Theater und Orchester Heidelberg

Schwestern

Eine Geschichte über das Abschiednehmen von Theo Fransz

Aus dem Niederländischen von Monika The

Mathilde und Zus sind Schwestern, Seelenverwandte, die nie weit genug weg und nie eng genug beieinander sein können.
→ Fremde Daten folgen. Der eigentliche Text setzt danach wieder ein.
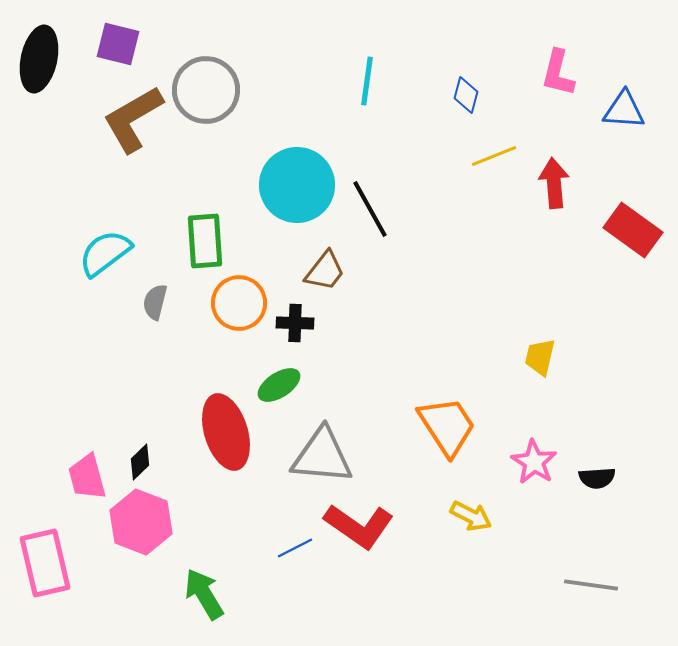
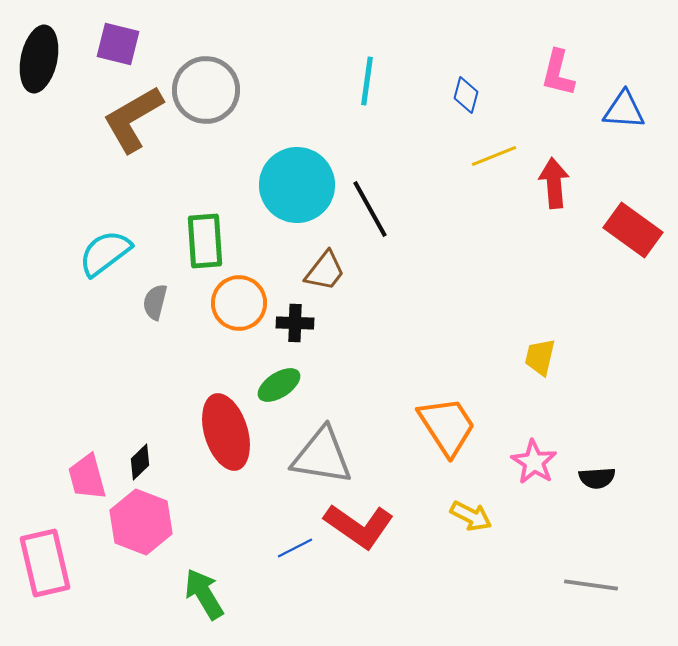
gray triangle: rotated 4 degrees clockwise
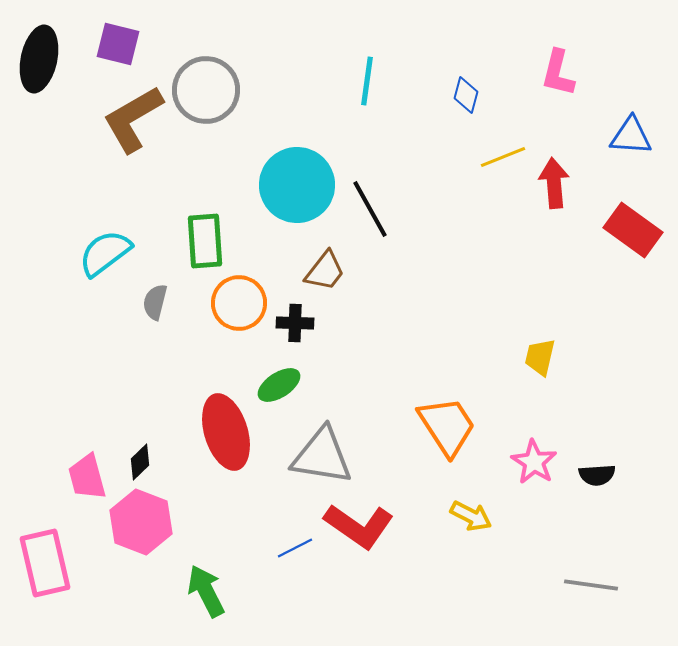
blue triangle: moved 7 px right, 26 px down
yellow line: moved 9 px right, 1 px down
black semicircle: moved 3 px up
green arrow: moved 2 px right, 3 px up; rotated 4 degrees clockwise
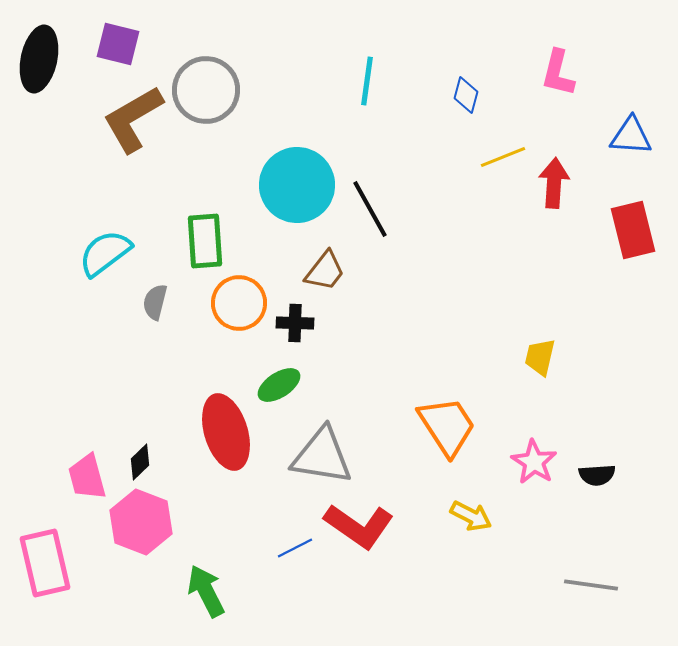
red arrow: rotated 9 degrees clockwise
red rectangle: rotated 40 degrees clockwise
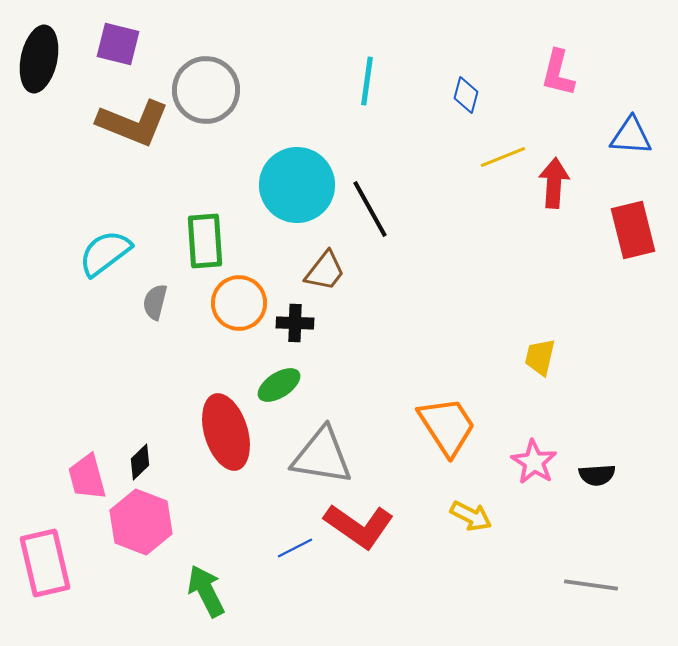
brown L-shape: moved 4 px down; rotated 128 degrees counterclockwise
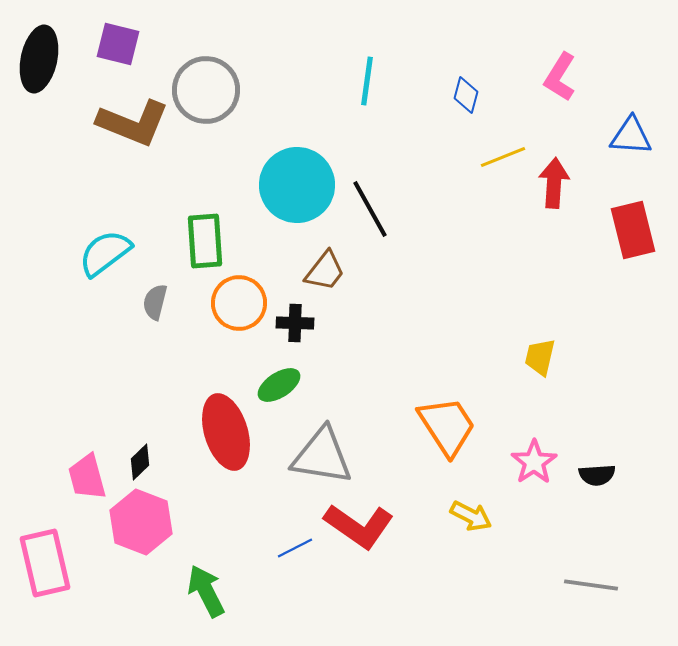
pink L-shape: moved 2 px right, 4 px down; rotated 18 degrees clockwise
pink star: rotated 6 degrees clockwise
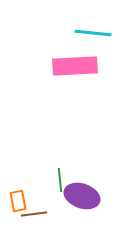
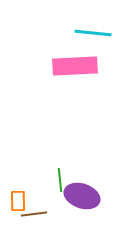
orange rectangle: rotated 10 degrees clockwise
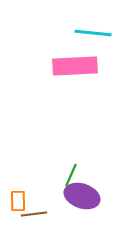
green line: moved 11 px right, 5 px up; rotated 30 degrees clockwise
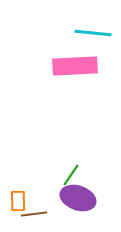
green line: rotated 10 degrees clockwise
purple ellipse: moved 4 px left, 2 px down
Sie streiten, weinen, lachen zusammen, reden über alles und passen aufeinander auf. Doch einmal hat Mathilde nicht auf ihre Schwester aufgepasst: Zus wurde von einem Zug überfahren und ihre Schwester fühlt sich dafür verantwortlich. Schlaflos ist Mathilde nun, weil sie nicht aufhören kann daran zu denken. Wo soll sie hin, mit all ihrer Liebe, mit den Schuldgefühlen und der Verzweiflung? Sie braucht Zeit für ihre Trauer, egal was die Eltern sagen. Nacht für Nacht bekommt sie nun von Zus Besuch. Sie spielen wieder ihre alten Lieblingsspiele und reden, um Mathildes Schmerz zu überwinden, die Schuldgefühle zu verarbeiten und neuen Lebensmut zu finden. Am Ende kann Mathilde mit dem Verlust umgehen und loslassen, denn in ihrer Erinnerung lebt die Schwester weiter. Der niederländische Theatermacher Theo Fransz setzt im Wechselspiel zwischen Tragik und Komik dem Schmerz über den Verlust eines geliebten Menschen die Kraft der Erinnerung entgegen. »Für die meisten ist der Tod ein Tabu, weil er uns an unsere eigene Endlichkeit erinnert. Und davor haben wir Angst, weil wir das nicht kontrollieren können, weil niemand weiß, was danach kommt«, so der Autor. Er löst die Schuldfrage so wunderbar versöhnlich auf, dass man am Ende nicht vor Trauer, sondern vor Erleichterung weinen möchte.